Gathan Beaga

password safe

How many computer passwords do you have?

I’ve got around 180 or so: websites; email addresses; admin passwords for various databases, web spaces, domain names; passwords for work; passwords for the computers I use; passwords for the various applications on them.

Of course, you need another application to help you with these. Something that takes a single master password and gives you the full list. There are lots of these, but the one with, IMO, the best pedigree and a not too shabby feature-set, is Password Safe.

It was originally written by renowned cryptographer Bruce Schneier, and then handed on to a group of developers for continual development as an open-source project. I feel happier about the security of the application compared to similar apps that might be closed source (and therefore not subject to review) or created by crypto amateurs.

Other good things:

  • import / export features, meaning that you can get your data into and out of the application relatively easily.
  • other applications support the same files, meaning that if the open-source project developing Password Safe ever failed, there are other applications that could be used on the file you’d created with Password Safe.
  • it’s free.

So on my work (Windows) machines, I can use Password Safe. On my Macs, I can use another app (also free) that reads and writes the same file format, Password Gorilla. Using Password Gorilla is a little more complicated (the Mac app for download on their site would not unzip for me) – but on MacOS 10.41 you can download this file and run a command in Terminal to start it:

MacBook:~ alan$ wish gorilla-1.4.kit

Password Gorilla on the Mac

And off we go.

Previously I had all my passwords in an “password protected” Excel spreadsheet, having stopped using HandySafe at the same time I stopped using my P900 phone. Not so good.

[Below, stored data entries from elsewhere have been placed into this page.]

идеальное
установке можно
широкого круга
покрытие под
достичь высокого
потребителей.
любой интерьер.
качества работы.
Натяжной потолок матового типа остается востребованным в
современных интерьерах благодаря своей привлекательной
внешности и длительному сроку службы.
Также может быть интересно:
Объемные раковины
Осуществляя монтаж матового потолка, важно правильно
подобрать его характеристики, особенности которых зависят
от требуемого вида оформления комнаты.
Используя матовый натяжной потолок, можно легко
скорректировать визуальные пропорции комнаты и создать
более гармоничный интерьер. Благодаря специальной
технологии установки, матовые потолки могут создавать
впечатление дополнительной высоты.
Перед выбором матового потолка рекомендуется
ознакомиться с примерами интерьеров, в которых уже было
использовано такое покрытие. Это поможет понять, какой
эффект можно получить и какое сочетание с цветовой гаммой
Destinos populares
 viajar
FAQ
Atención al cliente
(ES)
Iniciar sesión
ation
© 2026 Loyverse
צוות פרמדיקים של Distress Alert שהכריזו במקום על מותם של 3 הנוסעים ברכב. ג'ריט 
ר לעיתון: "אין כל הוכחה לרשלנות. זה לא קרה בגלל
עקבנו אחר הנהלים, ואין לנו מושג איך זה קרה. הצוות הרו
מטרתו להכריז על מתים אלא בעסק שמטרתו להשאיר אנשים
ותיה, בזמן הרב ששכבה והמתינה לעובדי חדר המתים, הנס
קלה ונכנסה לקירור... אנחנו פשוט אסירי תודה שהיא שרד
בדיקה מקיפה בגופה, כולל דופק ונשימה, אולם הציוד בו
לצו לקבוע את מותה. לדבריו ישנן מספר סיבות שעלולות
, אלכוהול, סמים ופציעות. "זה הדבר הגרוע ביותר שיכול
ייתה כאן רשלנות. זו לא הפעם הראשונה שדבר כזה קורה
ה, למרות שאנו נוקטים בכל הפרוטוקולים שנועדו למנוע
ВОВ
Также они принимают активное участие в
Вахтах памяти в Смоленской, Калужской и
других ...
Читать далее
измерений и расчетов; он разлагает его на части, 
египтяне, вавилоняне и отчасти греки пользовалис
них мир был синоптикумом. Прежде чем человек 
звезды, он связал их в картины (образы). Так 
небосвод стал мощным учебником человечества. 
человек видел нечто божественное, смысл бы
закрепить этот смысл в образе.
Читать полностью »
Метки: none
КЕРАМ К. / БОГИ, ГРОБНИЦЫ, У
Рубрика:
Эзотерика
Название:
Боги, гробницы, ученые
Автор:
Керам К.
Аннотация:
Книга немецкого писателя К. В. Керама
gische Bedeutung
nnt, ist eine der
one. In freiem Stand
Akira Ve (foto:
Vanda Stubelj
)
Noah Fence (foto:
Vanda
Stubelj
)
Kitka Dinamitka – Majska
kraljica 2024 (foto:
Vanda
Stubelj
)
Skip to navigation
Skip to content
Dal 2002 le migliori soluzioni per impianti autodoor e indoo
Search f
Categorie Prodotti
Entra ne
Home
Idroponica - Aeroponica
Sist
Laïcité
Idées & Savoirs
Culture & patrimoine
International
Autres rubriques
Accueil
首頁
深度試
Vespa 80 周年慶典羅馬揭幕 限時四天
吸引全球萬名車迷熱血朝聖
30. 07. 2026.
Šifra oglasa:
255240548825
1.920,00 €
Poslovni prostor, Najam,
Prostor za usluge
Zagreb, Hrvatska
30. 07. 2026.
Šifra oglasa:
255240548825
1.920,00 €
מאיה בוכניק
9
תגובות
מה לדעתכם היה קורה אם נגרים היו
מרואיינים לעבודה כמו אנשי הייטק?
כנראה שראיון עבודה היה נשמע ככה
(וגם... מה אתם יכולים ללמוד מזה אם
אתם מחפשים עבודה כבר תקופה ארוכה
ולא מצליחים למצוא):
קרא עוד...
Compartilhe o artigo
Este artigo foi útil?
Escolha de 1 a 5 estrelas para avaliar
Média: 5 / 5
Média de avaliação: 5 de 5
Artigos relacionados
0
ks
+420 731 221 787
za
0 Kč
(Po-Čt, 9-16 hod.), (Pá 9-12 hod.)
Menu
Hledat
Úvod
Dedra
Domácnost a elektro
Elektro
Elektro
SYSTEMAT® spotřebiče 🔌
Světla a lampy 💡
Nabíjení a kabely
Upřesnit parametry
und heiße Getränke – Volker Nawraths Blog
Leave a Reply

Now I have a much more secure system. And I can edit the password file at work, and then take the file home to use on my MacBook there.

And maybe one day it will run on my phone too. Then I could have my passwords anywhere, anytime, at any computer.

Well, it gets me excited, anyway.

1 Password Gorilla uses Tcl/Tk, a cross platform way to build user interfaces for applications. On MacOS 10.4 the various applications and libraries required to support Password Goriila’s use of Tcl/Tk are already installed. It’s definitely better following this route on Intel Macs as then you’ll get a Universal – and much faster – build of Tcl/Tk.